Iran's latest American hostages
Rarely have so many journalists, politicians and commentators so totally missed a headline. There are now five American hostages in Iran. Each case has been largely treated by itself, almost as if it were an oddity, something requiring a special explanation, instead of another piece in a luminously clear pattern whose meaning should be intuitively obvious to us all.Ledeen is upset about the lack of attention to the hostages in Iran, but my guess is that the Iranian religious bigots are even more upset. They would love to have an ABC special every night about America held hostage and pressure on the Bush administration to make concessions to free them. He does make a good point about the wickedness of this charter member of teh axis of evil. Meanwhile CNN provides more evidence of Iran's deal with the small satans of the Taliban movement in Afghanistan.
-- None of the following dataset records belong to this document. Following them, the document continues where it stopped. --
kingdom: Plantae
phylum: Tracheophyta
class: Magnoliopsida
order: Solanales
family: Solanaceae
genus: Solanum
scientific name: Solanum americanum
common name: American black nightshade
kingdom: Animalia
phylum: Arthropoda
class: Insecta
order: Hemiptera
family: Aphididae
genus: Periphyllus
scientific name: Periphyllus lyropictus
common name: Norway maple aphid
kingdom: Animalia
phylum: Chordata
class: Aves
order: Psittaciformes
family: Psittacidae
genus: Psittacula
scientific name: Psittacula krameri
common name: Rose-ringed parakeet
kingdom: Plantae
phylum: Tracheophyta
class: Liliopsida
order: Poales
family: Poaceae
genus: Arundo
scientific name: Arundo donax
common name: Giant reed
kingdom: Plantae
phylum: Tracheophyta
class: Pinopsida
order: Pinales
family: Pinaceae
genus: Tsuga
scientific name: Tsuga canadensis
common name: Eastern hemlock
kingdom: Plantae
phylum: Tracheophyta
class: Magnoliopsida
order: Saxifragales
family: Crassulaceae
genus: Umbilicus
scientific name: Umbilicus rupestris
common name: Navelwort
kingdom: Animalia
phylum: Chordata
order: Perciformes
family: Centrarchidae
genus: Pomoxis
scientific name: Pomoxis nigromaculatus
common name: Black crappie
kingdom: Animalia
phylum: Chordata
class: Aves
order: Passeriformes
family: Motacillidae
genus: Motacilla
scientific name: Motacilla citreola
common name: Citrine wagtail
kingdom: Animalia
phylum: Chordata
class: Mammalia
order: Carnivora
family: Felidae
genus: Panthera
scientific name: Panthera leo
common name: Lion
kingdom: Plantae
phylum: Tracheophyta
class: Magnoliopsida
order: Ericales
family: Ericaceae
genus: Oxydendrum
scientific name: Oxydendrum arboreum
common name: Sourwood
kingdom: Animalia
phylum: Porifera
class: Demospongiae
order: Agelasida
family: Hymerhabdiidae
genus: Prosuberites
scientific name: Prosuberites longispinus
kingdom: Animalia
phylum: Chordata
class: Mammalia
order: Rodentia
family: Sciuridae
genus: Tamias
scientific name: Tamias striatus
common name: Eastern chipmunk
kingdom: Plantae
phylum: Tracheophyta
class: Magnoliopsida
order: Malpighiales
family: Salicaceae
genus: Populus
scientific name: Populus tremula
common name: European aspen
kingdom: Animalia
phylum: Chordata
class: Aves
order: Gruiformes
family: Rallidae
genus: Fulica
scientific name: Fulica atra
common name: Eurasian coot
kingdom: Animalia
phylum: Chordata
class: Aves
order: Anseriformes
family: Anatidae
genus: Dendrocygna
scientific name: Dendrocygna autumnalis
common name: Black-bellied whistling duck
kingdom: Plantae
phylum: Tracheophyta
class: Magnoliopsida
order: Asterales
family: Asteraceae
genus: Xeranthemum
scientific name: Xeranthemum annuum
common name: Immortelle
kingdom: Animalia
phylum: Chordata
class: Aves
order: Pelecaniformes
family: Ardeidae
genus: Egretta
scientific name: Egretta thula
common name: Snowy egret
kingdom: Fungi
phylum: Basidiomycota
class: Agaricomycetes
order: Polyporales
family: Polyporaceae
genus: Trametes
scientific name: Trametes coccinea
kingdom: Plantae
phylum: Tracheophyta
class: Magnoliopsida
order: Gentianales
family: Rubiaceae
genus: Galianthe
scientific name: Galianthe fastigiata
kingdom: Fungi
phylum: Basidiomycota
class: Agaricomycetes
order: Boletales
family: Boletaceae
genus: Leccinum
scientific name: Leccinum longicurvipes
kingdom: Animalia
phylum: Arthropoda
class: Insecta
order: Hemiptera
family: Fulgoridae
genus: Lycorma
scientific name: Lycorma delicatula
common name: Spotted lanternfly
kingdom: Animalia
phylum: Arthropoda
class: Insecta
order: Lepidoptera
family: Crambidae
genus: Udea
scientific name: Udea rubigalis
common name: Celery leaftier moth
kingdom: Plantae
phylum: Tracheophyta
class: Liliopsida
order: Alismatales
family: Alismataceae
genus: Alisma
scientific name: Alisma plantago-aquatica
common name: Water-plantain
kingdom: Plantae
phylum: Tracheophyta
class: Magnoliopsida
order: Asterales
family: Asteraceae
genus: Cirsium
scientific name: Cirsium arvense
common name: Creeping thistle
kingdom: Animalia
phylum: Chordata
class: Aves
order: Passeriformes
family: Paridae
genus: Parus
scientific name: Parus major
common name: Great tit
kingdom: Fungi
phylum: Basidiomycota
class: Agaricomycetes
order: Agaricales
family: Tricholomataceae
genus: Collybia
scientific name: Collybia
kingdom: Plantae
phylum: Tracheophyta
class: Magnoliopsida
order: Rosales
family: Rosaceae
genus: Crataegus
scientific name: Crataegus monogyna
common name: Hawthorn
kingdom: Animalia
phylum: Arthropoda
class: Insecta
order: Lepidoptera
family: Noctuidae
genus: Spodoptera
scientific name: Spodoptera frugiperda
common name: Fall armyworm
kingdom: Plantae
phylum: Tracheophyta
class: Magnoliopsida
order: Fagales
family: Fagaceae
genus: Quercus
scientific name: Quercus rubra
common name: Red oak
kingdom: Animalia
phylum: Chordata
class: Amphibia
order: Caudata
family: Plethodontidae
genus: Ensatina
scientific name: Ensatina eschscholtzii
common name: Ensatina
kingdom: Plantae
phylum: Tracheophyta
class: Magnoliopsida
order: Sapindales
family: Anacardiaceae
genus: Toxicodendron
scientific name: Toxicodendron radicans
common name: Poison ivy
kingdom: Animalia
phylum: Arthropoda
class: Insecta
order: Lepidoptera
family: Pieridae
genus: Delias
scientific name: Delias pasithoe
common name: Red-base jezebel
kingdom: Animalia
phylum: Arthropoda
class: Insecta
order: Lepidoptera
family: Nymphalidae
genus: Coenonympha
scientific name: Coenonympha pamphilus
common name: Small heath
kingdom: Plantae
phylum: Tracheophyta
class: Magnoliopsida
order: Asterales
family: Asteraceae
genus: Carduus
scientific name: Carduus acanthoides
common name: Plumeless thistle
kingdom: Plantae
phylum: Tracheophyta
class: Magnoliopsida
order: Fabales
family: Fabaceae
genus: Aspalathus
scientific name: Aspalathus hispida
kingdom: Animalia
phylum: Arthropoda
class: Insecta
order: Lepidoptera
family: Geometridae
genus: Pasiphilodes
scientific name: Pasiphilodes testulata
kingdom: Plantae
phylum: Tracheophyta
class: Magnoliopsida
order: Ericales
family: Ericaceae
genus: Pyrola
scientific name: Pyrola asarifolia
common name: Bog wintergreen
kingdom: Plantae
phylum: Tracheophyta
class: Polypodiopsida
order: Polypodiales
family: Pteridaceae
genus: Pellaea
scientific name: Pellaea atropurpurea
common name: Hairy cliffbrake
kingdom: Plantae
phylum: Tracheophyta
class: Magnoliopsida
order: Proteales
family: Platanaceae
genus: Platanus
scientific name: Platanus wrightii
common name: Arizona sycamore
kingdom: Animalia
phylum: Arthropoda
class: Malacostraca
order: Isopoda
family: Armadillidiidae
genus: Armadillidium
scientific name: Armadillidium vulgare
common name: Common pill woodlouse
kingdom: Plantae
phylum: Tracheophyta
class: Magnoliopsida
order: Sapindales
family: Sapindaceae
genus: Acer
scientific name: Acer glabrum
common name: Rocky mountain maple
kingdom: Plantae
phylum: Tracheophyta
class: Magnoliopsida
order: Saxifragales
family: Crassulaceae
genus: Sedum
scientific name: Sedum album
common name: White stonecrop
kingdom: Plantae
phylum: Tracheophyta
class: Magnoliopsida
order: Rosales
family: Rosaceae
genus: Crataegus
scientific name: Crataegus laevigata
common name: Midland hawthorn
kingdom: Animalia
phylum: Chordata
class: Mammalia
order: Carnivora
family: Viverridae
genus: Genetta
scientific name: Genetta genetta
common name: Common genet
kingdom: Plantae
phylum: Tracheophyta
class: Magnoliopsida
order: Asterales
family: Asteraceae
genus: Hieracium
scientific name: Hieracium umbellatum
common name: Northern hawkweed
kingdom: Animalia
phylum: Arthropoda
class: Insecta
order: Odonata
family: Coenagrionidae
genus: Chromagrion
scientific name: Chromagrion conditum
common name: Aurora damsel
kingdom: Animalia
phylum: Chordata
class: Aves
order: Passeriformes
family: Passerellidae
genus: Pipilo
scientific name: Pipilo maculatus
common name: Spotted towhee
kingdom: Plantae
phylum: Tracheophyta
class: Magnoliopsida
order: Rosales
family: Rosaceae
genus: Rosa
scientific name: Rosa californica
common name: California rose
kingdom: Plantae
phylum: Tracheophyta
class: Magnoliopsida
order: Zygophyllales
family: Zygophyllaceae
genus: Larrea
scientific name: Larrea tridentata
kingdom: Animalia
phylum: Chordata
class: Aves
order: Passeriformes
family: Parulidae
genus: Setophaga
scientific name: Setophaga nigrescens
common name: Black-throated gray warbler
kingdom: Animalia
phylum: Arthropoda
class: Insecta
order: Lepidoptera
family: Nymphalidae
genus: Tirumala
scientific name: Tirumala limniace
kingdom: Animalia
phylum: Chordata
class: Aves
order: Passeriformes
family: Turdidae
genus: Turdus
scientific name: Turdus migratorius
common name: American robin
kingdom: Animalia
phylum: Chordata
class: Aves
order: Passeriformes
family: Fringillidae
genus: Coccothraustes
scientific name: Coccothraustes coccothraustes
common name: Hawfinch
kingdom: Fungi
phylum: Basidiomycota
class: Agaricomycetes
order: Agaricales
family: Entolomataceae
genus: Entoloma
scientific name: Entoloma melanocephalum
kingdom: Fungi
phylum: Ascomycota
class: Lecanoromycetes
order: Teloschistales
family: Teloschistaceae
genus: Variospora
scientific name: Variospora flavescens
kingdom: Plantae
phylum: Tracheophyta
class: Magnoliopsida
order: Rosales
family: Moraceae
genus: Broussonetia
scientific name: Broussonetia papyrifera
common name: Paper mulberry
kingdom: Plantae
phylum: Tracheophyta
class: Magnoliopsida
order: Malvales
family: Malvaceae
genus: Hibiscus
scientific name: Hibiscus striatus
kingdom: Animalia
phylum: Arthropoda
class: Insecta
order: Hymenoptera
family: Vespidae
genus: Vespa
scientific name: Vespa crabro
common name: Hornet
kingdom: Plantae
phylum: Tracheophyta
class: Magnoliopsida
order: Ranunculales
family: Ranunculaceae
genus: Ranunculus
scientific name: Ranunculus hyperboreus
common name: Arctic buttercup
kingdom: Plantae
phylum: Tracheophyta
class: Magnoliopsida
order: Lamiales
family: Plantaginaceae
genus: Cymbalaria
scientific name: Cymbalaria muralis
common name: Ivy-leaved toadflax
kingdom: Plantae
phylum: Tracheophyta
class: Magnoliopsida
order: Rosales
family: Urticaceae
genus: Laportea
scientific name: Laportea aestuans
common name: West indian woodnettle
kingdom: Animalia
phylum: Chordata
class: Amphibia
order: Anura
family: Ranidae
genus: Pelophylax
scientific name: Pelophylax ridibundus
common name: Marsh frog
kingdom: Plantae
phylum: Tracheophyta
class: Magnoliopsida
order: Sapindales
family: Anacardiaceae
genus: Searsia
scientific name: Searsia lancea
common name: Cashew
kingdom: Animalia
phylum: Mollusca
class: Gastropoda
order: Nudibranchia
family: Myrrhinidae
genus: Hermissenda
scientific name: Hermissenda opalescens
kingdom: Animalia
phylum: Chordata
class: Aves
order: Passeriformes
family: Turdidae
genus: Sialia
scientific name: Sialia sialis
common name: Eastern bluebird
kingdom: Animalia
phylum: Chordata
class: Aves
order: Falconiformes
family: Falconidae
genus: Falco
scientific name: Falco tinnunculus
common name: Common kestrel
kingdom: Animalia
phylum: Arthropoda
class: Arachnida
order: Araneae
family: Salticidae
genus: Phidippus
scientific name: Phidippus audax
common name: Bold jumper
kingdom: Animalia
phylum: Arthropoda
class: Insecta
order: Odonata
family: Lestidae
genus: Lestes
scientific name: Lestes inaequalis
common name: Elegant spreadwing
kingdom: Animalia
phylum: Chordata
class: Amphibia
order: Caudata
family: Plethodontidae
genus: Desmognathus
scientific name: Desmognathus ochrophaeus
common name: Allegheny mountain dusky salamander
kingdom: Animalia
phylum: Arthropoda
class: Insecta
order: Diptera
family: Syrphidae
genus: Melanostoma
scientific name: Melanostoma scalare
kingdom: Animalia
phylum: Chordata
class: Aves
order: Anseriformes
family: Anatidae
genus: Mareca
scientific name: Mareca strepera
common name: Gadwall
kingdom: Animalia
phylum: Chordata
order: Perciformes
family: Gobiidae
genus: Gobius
Iranian and Iranian-supported terrorists have been trying unsuccessfully to capture Americans in Iraq for some time (a hostage-taking operation failed last September, for example), but they found that the Americans fought back. They have now snatched unarmed Americans within Iranian borders. Several of them have been charged with espionage. Esfandiari has been accused of an additional crime: being married to a Jew. In the words of a website closely tied to President Ahmadinejad, Esfandiari is “married to Shaul Bakhash, a Jew, (and) is one of the leading figures in the international Zionist lobby planning the overthrow of the Iranian regime, including the Zionist regime’s plans to attack Iran.”
Actually, Esfandiari is one of the leading figures in the intellectual/scholarly opposition to the Bush administration, Azima works for an organization that has been a feckless voice of confusion and a frequent critic of American policy in the Middle East, and Tajbakhsh and Shakeri are advocates of dialogue with Iran. I don’t know anything about Levinson’s politics or religion.
Not that the actual views of the hostages have anything to do with their plight; they are hostages simply because they are Americans.
Finally, there is the ongoing war against America, which has been waged from Tehran since 1979, and which the mullahs firmly believe they are winning. They are supremely confident that the United States will be driven out of Iraq — largely by terrorists armed, funded, trained, and guided by Tehran — by the end of Bush’s tenure. They are similarly optimistic about Afghanistan, where the Karzai government and NATO military officers are increasingly outspoken about Iran’s role in arming both the Taliban and terrorists associated with Gulbadin Hekmatyar. As Amir Taheri has recently pointed out, the Iranian hand is manifest in lethal activities from Afghanistan to Lebanon, Iraq, and Gaza. The capture of American hostages is an integral part of that strategy, aiming blow after blow against the perceived tottering giant whose fall will open the floodgates of jihad against the infidel West.